Comply with the Paperwork
Every migrant worker must have a valid passport. It is only after they have been accepted for a job that a visa will be filed for entry purposes. Other documents that applicants must comply with, depends on the requirements of the POEA or the manpower agency that an aspiring OFW is connected. It is vital that all paperwork is taken care of before any placement fees are paid or any amount of packing should be done. Depending on the manner by which a worker is recruited, such as by referral of a family member, some of them may bypass processing at POEA. Still, documents must be completed for legal and security reasons.

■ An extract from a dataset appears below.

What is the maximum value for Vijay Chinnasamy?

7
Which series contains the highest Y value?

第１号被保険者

The pre-employment orientation seminar (PDOS) is not offered to everyone. Again, this depends on the recruitment process. Most workers who went through agencies and the POEA must undergo PDOS. This is where various topics are discussed, as specified by the POEA MEMORANDUM CIRCULAR NO.3 series of 1983. These include the following:
- Code of discipline for and obligation of Filipino workers overseas support for family, payment of taxes, forex remittances, etc.) at least one hour discussion.

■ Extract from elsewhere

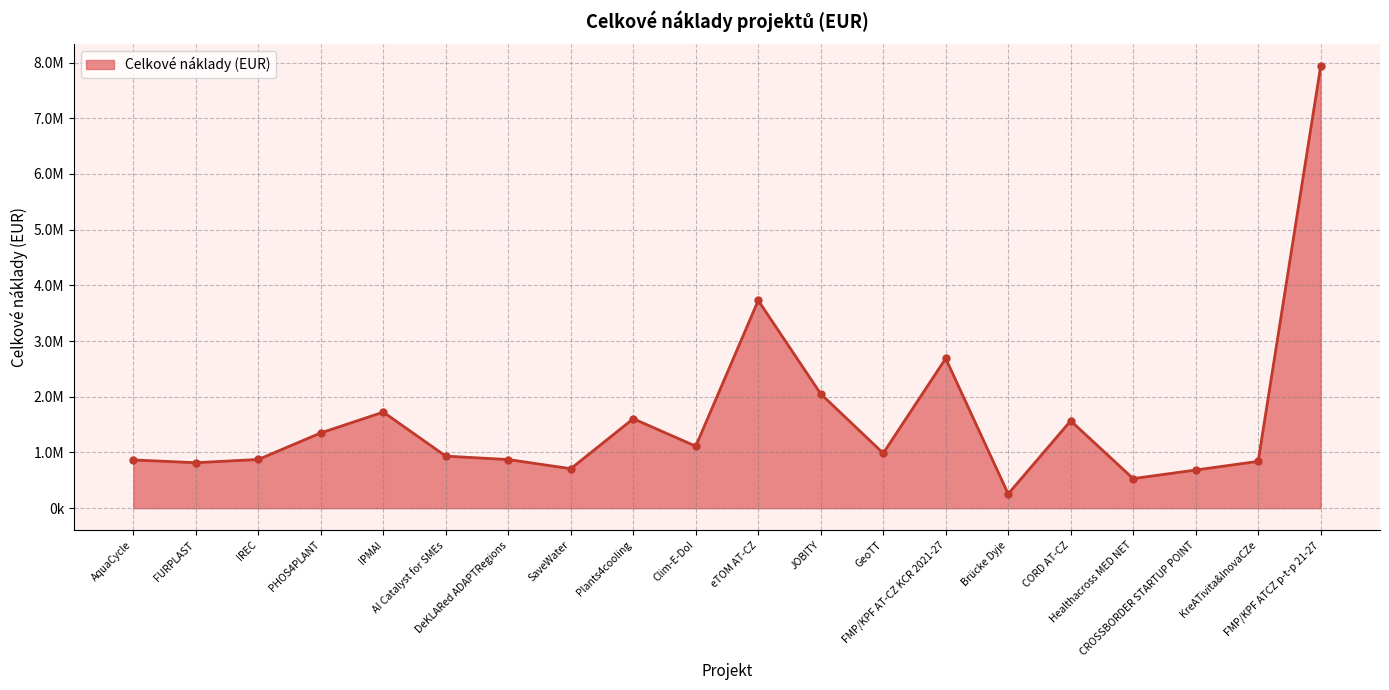

How many points are higher than both their immediate neighbors (excluding endpoints)?

5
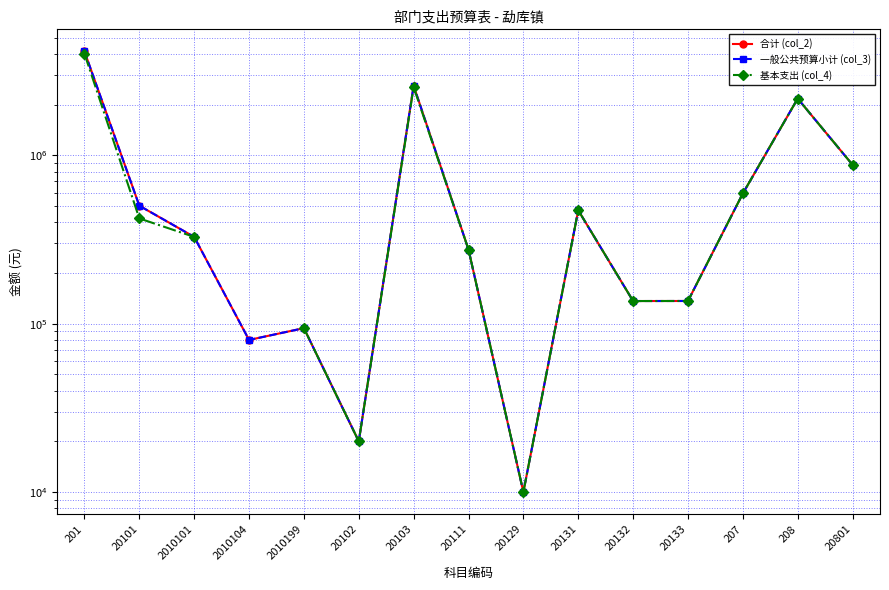

At which category does 一般公共预算小计 (col_3) reach its first local valley?

2010104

- Terms and Conditions of Employment (contract) – at least one hour discussion.
- The Job-site or the vessel – thirty minutes discussion.
- The Host Country: customs, practices, religion, social, economic and political system, labor laws and administration – at least two hours discussion.
- Government Services to Workers Overseas (Embassy, consular offices, labor attache service, WELFUND, POEA, etc.) – at least thirty minutes discussion.
- Travel tips – at least one hour discussion.
Comply with Medical Examination Requirements
Medical exams vary, depending on what are required by the host country. When workers are bound for the Gulf region, for example, they must be tested for various diseases to rule out possible infections. If they will be classified as unfit to work by the Gulf Cooperation Council-(GCC) Accredited Medical Clinics Association (GAMCA), because they are infected, they would no longer be allowed to travel to the Gulf region. Medical exams usually have two phases: Laboratory, and physical and psychological examination.
Stay Healthy Prior to Departure
Since workers must undergo medical exams, they need to stay healthy before they leave. When health problems show up during the exams, OFWs can always seek a doctor’s advice on how to pass the exam and be fit enough to work abroad.
Some employees get caught up with all the excitement, they end up packing their entire closet. But due to the luggage weight restrictions at the airport, it’s best to pack right and light. There should be clothes suitable for various seasons in the host country, especially if the possibility of buying a new wardrobe is slim. Medications for various ailments should be packed, particularly for common diseases or for other pre-existing health conditions.
Most importantly, workers must prepare mentally for the challenges ahead.